Seeing that further ad-hoc changes would not deliver the set of features or the reliability we wanted to demonstrate, I set out a design for new demo-focused infrastructure that could be maintained and extended cheaply long term, and convinced the team to take this approach.
Part of this design was a new ‘Demo Viewer’, a fork of the existing sample viewer but completely restructured, which you can see in the video above. It included features such as:
- Support for connecting to multiple devices simultaneously
- Playing videos from a device on the rear screens
- Avoiding driver distraction (blocking the screen when speeds increase above a threshold)
- Multi-touch support for relevant devices
- A new Qt5-based UI, with UI code completely separated from the application code
- Support for H.264 framebuffer streaming (or a triple buffering scheme for devices that couldn’t do H.264)
- Detecting if a thread had frozen and automatically re-booting the demo
- A command line interface for developer usage
The process required considered long-term planning and an increased focus on modularity and abstraction to handle the inherent complexity.

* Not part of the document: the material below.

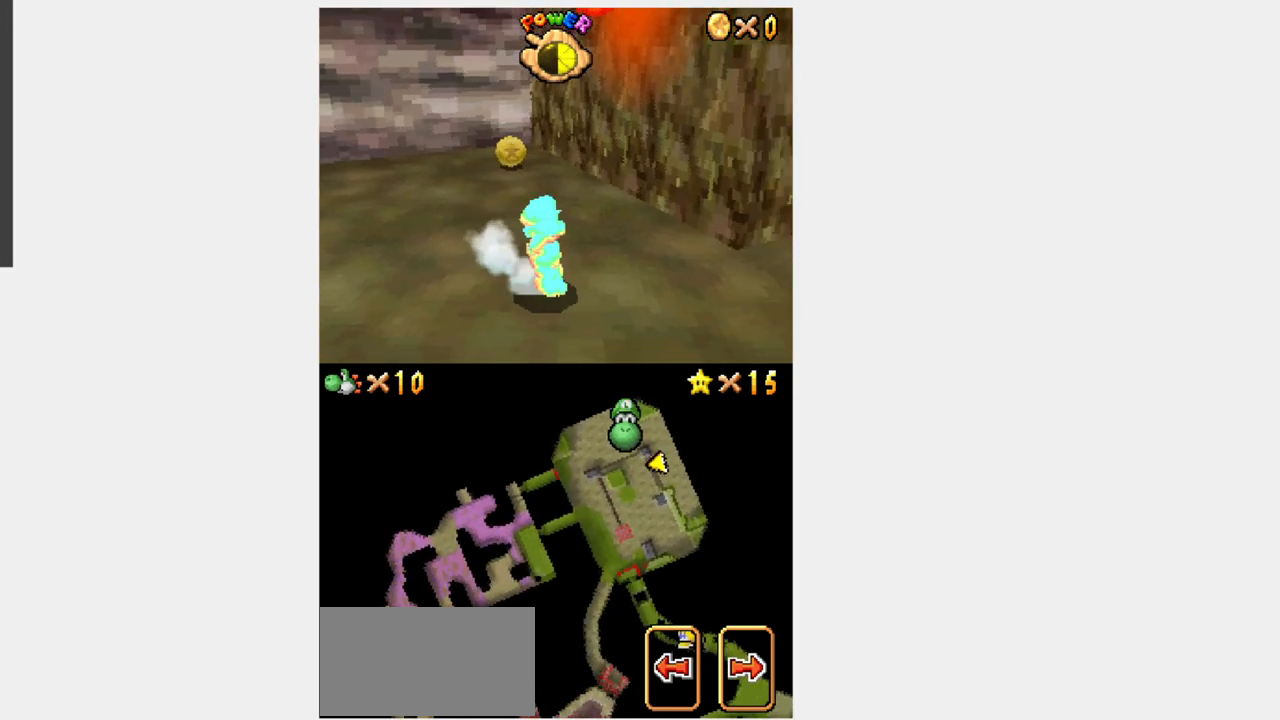
{"buttons": ["Y", "DPAD_UP"]}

However much of the viewer was based on already existing code and this saved us a lot of time; I much prefer to avoid rewriting when the existing code can be refactored.
This is particularly hard because we were supporting multiple kinds of devices: iOS, RealVNC on Android and MirrorLink on Android. Each kind of device has its own way of establishing a connection, of listing apps, of sending audio, etc. This was handled by creating abstractions for each of the important parts, so most of the code doesn’t need to know which kind of device it’s handling.

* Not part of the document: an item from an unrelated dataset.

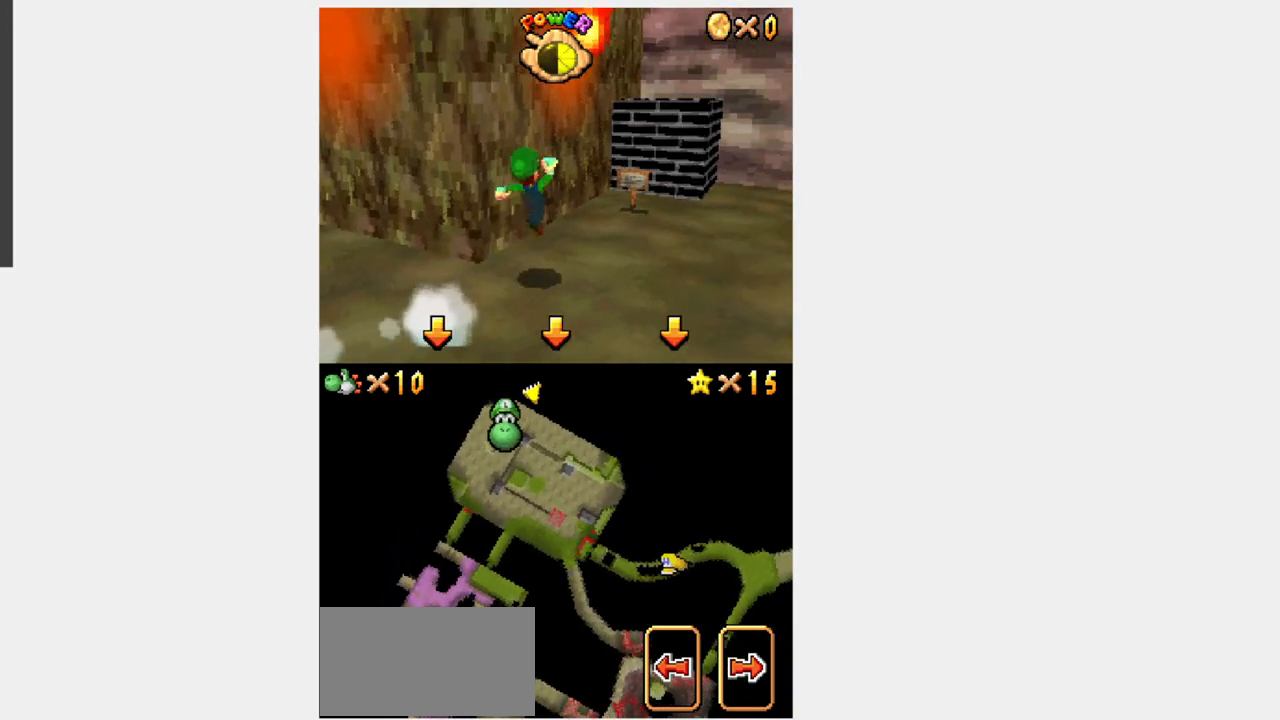
{"buttons": ["B"], "events": [[183, "DPAD_RIGHT", "down"], [250, "DPAD_RIGHT", "up"], [383, "Y", "up"], [400, "DPAD_UP", "up"], [500, "B", "down"]]}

Most of the work on the viewer was completed in a couple of months. The team reported the demo was very stable during the event; hopefully the demo has stood the test of time and continued to be useful to the team in future events.
The iOS Server was a solution to provide remote control of an iOS device. This was my first project at RealVNC, started during my two internships (Summer and Winter 2011) and continued throughout my time at RealVNC, later becoming part of the official product alongside the Android server. I had no experience with iOS or Objective-C but after a few weeks I built up a strong understanding of them.
iOS is a difficult platform for remote control due to the increased restrictions for applications compared to other platforms (such as Android). However even in this context I was able to produce a production-quality server (along with sample applications, tests and appropriate documentation) that would comply with the relevant requirements.
This server was demonstrated at trade shows, along with complex iOS-specific viewer-side infrastructure that I had also created.
Hosted Services (Concierge)
Alongside the use case of connecting smartphones to car head units, another use case is controlling a car head unit remotely; the driver can allow a customer care agent to connect to the head unit as part of resolving an issue.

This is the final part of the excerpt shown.